To examine the toxicity of 310 nm UVB irradiation to oral epithelial cells, Ca9–22 cells in culture were irradiated by 310 nm UVB. The results of a WST-8 assay showed that irradiation with 310 nm UVB-LED up to 60 s did not have any cytotoxicity to Ca9–22 cells, though irradiation with the 265 nm UVC-LED for 60 s showed strong cytotoxicity to the cells (Fig. 4). The LD₅₀ values of 310 nm and 265 nm were 229.6 s (401.8 mJ/cm²) and 32.2 s (57.0 mJ/cm², respectively. These results indicated that 310 nm UV-LED irradiation did not injure oral epithelial cells within 60 s.
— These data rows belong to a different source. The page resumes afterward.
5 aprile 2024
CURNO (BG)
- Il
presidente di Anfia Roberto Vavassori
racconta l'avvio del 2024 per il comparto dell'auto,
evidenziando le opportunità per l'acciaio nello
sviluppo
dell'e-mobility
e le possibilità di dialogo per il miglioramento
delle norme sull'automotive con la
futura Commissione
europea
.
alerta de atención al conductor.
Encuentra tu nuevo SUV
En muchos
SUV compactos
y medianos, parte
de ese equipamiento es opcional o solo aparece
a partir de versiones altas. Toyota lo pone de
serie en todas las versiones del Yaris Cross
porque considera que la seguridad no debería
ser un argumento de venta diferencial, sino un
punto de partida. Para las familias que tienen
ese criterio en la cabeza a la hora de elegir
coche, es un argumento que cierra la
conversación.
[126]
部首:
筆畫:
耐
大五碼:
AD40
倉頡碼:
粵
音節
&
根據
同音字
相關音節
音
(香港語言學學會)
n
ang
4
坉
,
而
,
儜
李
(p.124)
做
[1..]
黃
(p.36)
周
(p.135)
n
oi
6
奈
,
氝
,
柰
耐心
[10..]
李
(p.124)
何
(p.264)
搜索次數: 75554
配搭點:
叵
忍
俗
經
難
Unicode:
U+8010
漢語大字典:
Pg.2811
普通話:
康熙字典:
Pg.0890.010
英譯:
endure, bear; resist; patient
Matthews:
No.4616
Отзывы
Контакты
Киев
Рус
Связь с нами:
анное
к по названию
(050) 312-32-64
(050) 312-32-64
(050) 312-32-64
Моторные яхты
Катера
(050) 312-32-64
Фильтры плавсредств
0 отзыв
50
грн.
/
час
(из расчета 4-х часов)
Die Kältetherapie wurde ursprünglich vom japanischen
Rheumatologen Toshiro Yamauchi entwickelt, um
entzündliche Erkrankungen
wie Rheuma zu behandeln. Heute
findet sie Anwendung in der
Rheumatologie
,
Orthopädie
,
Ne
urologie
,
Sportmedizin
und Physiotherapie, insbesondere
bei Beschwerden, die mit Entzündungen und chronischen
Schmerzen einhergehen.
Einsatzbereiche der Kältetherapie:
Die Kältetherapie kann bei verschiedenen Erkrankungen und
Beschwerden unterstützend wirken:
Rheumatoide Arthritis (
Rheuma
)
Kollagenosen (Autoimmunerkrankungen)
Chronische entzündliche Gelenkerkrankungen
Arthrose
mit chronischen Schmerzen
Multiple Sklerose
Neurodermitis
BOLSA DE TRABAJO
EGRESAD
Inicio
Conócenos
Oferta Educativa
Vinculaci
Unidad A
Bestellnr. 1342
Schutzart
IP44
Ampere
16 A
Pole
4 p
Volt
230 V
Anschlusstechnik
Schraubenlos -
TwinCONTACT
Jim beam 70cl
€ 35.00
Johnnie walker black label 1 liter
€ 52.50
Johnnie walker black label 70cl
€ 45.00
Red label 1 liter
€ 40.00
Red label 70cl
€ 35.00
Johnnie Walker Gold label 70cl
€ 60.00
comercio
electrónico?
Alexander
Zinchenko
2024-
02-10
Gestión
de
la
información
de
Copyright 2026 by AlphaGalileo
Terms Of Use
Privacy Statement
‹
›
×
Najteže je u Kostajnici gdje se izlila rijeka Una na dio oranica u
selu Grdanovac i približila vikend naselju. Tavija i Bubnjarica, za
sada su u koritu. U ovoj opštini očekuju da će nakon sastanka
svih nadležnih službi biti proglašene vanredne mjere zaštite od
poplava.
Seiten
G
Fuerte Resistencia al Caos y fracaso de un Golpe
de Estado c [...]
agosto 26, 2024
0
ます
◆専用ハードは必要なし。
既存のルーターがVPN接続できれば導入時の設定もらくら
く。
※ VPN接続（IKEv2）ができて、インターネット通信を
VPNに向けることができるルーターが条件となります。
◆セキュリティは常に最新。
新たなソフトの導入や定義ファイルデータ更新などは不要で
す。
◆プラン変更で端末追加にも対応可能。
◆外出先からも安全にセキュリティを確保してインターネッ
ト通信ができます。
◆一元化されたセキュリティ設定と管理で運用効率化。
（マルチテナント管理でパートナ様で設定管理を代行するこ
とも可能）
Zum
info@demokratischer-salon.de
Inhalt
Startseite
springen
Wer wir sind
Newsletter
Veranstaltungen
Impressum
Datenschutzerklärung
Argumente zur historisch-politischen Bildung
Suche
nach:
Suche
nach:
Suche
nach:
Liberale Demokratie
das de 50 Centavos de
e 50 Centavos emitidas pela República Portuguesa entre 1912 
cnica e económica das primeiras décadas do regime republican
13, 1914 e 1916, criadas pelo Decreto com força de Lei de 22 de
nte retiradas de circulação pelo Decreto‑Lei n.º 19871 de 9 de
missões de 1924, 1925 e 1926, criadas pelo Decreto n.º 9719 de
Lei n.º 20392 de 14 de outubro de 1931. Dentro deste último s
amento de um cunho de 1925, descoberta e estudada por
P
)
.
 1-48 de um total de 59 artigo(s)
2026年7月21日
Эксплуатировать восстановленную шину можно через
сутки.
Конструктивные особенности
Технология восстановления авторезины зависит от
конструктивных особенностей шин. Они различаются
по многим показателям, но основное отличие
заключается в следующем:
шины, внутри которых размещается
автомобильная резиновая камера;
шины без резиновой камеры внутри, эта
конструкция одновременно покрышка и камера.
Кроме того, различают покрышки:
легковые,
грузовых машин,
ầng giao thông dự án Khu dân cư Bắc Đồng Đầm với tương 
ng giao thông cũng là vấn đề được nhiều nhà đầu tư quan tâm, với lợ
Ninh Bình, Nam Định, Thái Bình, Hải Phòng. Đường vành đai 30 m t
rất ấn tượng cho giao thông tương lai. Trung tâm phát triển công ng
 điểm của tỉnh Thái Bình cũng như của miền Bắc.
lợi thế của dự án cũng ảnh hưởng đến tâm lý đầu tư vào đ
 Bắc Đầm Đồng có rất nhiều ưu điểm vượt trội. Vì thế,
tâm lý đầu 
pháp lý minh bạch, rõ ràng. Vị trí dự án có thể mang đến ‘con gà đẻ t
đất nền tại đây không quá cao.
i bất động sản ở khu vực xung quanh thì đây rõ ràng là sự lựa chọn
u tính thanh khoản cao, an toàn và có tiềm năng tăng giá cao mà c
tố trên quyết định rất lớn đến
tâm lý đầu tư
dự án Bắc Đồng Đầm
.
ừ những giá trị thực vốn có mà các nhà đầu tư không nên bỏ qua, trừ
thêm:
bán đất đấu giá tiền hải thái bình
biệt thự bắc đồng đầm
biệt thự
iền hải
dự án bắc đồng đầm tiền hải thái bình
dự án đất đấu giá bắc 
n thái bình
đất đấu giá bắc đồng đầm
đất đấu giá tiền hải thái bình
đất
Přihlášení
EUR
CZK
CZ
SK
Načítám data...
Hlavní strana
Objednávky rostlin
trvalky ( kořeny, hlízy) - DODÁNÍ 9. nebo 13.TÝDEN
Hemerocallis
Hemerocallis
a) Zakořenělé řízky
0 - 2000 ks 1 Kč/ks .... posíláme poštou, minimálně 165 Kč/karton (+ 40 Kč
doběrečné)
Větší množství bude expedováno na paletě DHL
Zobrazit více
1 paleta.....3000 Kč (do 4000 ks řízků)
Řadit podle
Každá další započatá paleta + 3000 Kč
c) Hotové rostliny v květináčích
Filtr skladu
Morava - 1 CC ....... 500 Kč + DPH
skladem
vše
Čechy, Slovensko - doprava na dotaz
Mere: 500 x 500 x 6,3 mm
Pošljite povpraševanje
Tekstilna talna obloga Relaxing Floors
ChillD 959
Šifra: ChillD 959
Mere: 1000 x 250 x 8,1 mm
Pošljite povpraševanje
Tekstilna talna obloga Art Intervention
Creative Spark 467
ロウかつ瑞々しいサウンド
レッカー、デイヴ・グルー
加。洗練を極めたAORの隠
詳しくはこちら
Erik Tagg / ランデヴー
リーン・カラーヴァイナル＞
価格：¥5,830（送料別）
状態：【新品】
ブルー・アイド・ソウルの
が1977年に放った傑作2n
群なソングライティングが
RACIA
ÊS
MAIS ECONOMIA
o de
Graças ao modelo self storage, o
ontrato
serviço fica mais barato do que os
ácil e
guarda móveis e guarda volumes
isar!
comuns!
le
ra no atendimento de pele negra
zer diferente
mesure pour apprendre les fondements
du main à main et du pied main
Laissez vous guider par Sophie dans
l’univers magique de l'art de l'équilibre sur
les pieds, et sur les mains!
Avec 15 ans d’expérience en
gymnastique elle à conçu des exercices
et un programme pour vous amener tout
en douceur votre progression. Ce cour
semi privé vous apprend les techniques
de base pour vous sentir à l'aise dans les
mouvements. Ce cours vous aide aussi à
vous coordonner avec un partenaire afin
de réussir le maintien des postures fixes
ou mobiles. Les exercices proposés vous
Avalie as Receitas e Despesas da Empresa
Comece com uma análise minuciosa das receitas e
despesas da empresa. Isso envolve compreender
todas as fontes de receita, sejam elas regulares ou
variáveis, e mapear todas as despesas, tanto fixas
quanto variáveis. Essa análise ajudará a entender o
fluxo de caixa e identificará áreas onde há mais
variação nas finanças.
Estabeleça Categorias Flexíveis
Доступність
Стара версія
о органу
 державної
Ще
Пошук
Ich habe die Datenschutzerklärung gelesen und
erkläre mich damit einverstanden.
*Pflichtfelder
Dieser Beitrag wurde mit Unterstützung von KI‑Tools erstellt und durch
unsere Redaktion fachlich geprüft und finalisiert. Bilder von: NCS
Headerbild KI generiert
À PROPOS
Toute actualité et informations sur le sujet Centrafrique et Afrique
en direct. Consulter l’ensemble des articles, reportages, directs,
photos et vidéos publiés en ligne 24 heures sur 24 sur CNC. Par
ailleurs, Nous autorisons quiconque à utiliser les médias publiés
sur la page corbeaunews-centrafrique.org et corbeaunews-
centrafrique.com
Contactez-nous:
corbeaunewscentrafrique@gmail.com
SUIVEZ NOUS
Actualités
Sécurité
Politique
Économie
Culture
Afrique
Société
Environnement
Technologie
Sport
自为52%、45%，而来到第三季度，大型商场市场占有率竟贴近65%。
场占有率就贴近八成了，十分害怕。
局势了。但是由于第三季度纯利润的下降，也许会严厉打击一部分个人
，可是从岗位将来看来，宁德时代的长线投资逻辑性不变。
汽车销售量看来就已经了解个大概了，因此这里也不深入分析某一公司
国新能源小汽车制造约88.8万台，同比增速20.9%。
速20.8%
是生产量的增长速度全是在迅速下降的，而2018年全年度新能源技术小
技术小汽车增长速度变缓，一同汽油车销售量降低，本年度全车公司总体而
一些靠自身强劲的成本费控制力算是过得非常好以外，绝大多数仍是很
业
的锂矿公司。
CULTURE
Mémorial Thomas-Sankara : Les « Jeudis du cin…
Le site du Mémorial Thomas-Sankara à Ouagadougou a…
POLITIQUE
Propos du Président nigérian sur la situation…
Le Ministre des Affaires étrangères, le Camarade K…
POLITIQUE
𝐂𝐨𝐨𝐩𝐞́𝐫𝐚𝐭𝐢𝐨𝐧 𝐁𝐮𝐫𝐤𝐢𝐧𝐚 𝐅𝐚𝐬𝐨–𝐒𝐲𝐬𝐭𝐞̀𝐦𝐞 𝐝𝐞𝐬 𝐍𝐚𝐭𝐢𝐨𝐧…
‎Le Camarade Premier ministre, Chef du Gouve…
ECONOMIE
UV irradiation induces production of reactive oxygen species (ROS) such as nitric oxide and hydrogen peroxide, and these ROS kill bacteria [18, 19]. Therefore, we examined whether UVB-LED irradiation induces the production of nitric oxide and hydrogen peroxide and whether oral bacteria are killed by these ROS. Production of nitric oxide was observed by 310 nm UVB-LED irradiation for 60 s in Ca9–22 cells (Fig. 5). In addition, production of iNOS was enhanced by irradiation for 60 s in the cells (Fig. 6). In addition, we examined iNOS mRNA expression in UVB-irradiated and non-irradiated cells by RT-PCR. We also observed a significant tendency that iNOS mRNA expression induced in UVB-irradiated Ca9–22 cells was stronger than that in non-irradiated cells (Additional file 3). These results suggest that UVB induced NO production in epithelial cells. Enhanced production of hydrogen oxide was also observed in Ca9–22 cell cultures after irradiation with the 310 nm UVB-LED for 60 s followed by incubation for 1–6 h (Fig. 7).

We next examined the cytocidal effects of these ROS on the tested oral bacteria. Addition of the nitric oxide donor DEA NONOate (10 μM) for 1 h in the cultures killed 56% of P. gingivalis, but F. nucleatum, S. sanguinis, and S. mutans were not killed by the treatment (Fig. 8). In addition, the viability of P. gingivalis and S. mutans was suppressed up to 50% by the addition of 1 μM hydrogen peroxide to the culture, but the viability of F. nucleatum and S. sanguinis was not suppressed, although 1 mM hydrogen peroxide partially suppressed the growth of S. sanguinis and S. mutans (Fig. 9).